Group Members
Hannah, Mustafa, Angela
Intro
We will be implementing the paper “Pix2Vox: Context-aware 3D Reconstruction from Single and Multi-view images” by Xie et al. This model recovers 3D representations of objects from single and multi-view images and aims to make improvements upon existing models that use RNN-based approaches. Pix2Vox alternatively uses an encoder-decoder to compute a set of features and recover the 3D shape of the object, a fusion model that aims to select high-quality reconstructions for each part of the object to later fuse together into the final result, and a refiner which aims to correct parts of the 3D volume that were recovered incorrectly. Altogether, this is a structured prediction problem.
Related Work
Summary
Similar to the Pix2Vox paper, the 3D R2N2 approach consists of the network performing single- and multi-view 3D reconstruction and employs an encoder-decoder method within its network. The 3 main components of the 3D R2N2 architecture are the encoder (a 2D CNN), the recurrence component (a 3D convolutional LSTM), and the decoder (a 3D deconvolutional neural network). The encoder first encodes each input image into a low-dimensional feature vector. The feature vector is then passed into the 3D convolutional LSTM. The main goal of this component is to allow the network to retain what it has seen and to update the memory when it sees and new image. The network has this ability due to its structure — it consists of 3D-LSTM units that are distributed in a grid structure. Each unit is responsible for a particular part of the final output, so when a new image contains information about a particular part different than the predicted reconstruction, the network will update the unit corresponding to that particular area. Finally, the 3D-LSTM passes the hidden state to the decoder which generates the probabilistic 3D voxel reconstruction of the object.
Public Implementations
Pix2Vox++ (extension of Pix2Vox Paper) Code
Data
ShapeNet: This is a large-scale repository for 3D CAD models. This dataset contains over 300M models with over 220,000 objects classified into 3,135 classes arranged using WordNet.
Pix3D: This dataset is a large-scale benchmark of diverse image-shape pairs with pixel-level 2D-3D alignment.
ScanObjectNN: This dataset has not been used in the paper and we will be trying our implementation on it. This is a newly published dataset that holds 2,902 3D objects in 15 categories. The categories are ‘bag’, ‘’box’, ‘desk’, ‘pillow’, ‘sofa’, ‘bed’, ‘table’, ‘cabinets’, ‘display’, ‘shelves’, ‘bin’, ‘chair’, ‘door’, ‘sink’, and ‘toilet.’ This is a large dataset, so it will require significant preprocessing.

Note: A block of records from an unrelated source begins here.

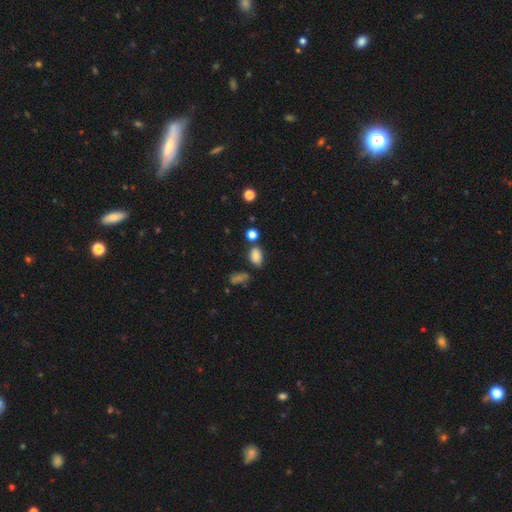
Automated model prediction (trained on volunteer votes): smooth 81%, star or artifact 12%, featured or disk 7%. Down the decision tree: how rounded — in between (83%); merging — none (69%).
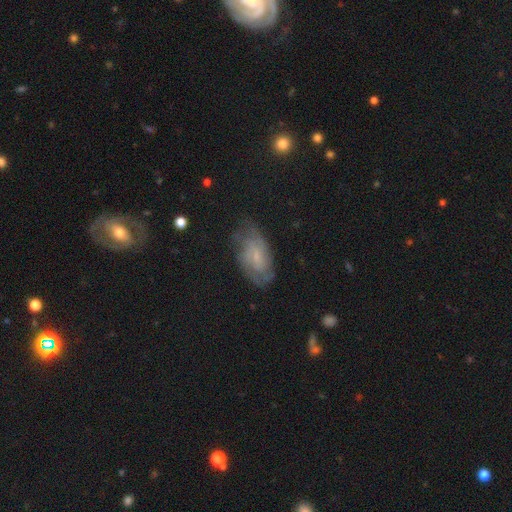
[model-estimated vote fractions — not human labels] Overall: featured or disk (64%; smooth 27%). Edge-on disk: no (95%). Bar: no (53%; weak 40%). Spiral arms: yes (86%). Spiral arm count: can't tell (41%; 2 36%). Spiral winding: tight (49%; medium 38%). Bulge size: small (65%). Merging: none (64%).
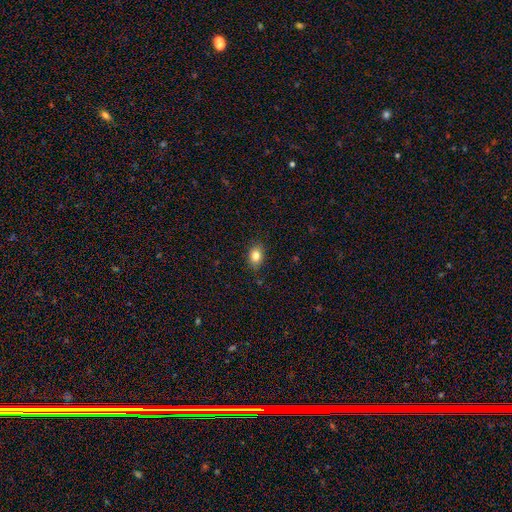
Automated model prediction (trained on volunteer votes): smooth 82%, star or artifact 10%, featured or disk 8%. Down the decision tree: how rounded — in between (74%); merging — none (86%).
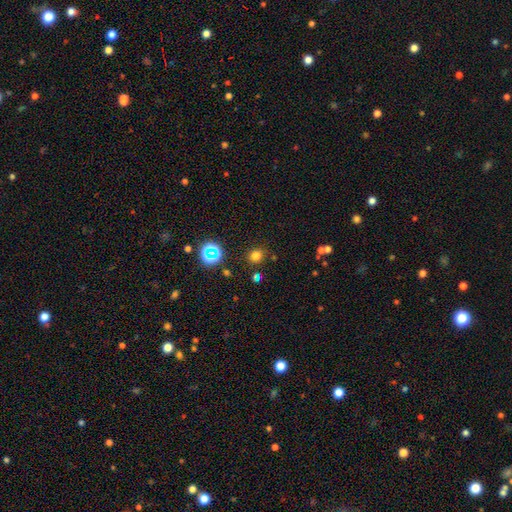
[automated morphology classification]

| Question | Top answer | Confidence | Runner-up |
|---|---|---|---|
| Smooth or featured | smooth | 74% | star or artifact (20%) |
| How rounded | round | 77% | in between (22%) |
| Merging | none | 85% | minor disturbance (9%) |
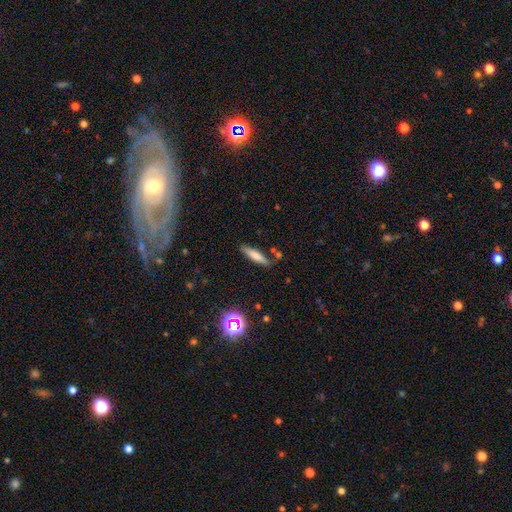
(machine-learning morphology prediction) Smooth or featured: smooth — 68% (featured or disk — 22%)
How rounded: cigar-shaped — 79% (in between — 19%)
Merging: none — 78% (minor disturbance — 13%)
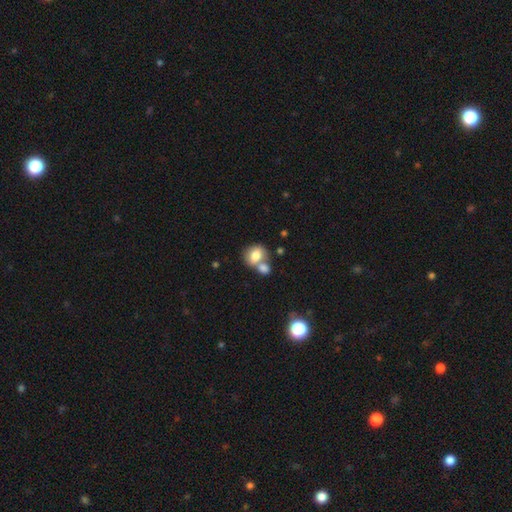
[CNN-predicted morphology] A smooth galaxy with no disk features (78%) that is round (51%).

Vote fractions:
- Smooth or featured? smooth: 78% / featured or disk: 13% / star or artifact: 9%
- How rounded? round: 51% / in between: 48% / cigar-shaped: 1%
- Merging? merger: 49% / none: 37% / minor disturbance: 10% / major disturbance: 4%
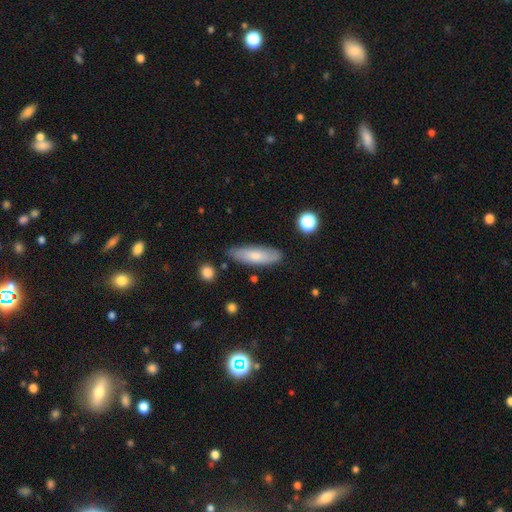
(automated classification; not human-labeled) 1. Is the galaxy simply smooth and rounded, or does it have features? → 68% smooth, 26% featured or disk, 6% star or artifact.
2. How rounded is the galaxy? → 50% in between, 48% cigar-shaped, 2% round.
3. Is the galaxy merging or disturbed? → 81% none, 14% minor disturbance, 3% major disturbance, 2% merger.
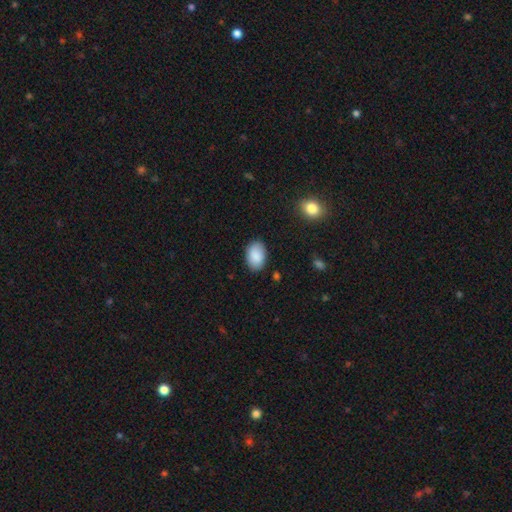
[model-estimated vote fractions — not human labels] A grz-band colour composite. It shows a smooth galaxy with no disk features (89%) that is in between round and cigar-shaped (90%). Merging: none (86%).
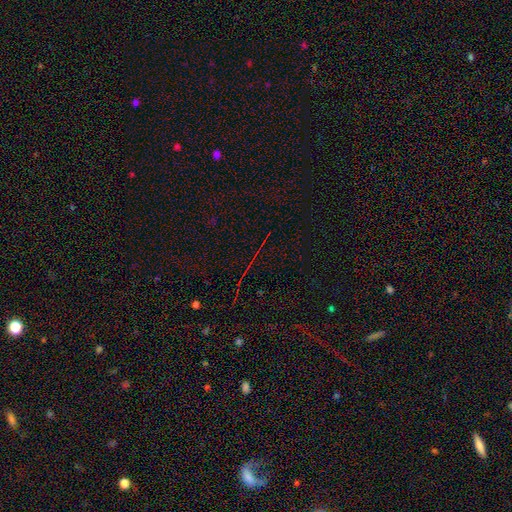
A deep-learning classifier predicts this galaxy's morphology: type=star or artifact (77%).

RBO: This dataset has not been used in the paper and we will be trying our implementation on it. This dataset models 14 articulated objects commonly found in the human environment and with RGB-D video sequences and wrenches recorded of human interactions with them.
Methodology
We aim to reconstruct the 3D shape of an object from either single or multiple RGB images. To do this, we will first use an encoder to produce a feature map from input images. Then the output from the encoder will go into a decoder; the decoder will use the feature maps to generate a coarse 3D volume correspondingly. Then, single or multiple 3D volumes will go through a context-aware fusion model. The context-aware fusion model will select high-quality reconstructions for each part from coarse 3D volumes to obtain a fused 3D volume. Lastly, a refiner with skip connections will refine the fused 3D volume to generate the final reconstruction.
We will use RGB images of 3D images from our ScanObjectNN dataset to train our model. We will implement our network in tensorflow and train both Pix2Vox-F and Pix2Vox-A using the adam optimizer. The initial learning rate will be set to 0.001 and will decay by 2 after 150 epochs. First, we will train both networks except the context-aware fusion feeding with a single-view image for 250 epochs. Then we will train the whole network jointly feeding with random numbers of input images for 100 epochs.
We believe that the hardest part of implementing this model will be training the model on our new dataset; we are using a large dataset and there may be a lot of preprocessing. Another thing we feel may be challenging is implementing this model using tensorflow.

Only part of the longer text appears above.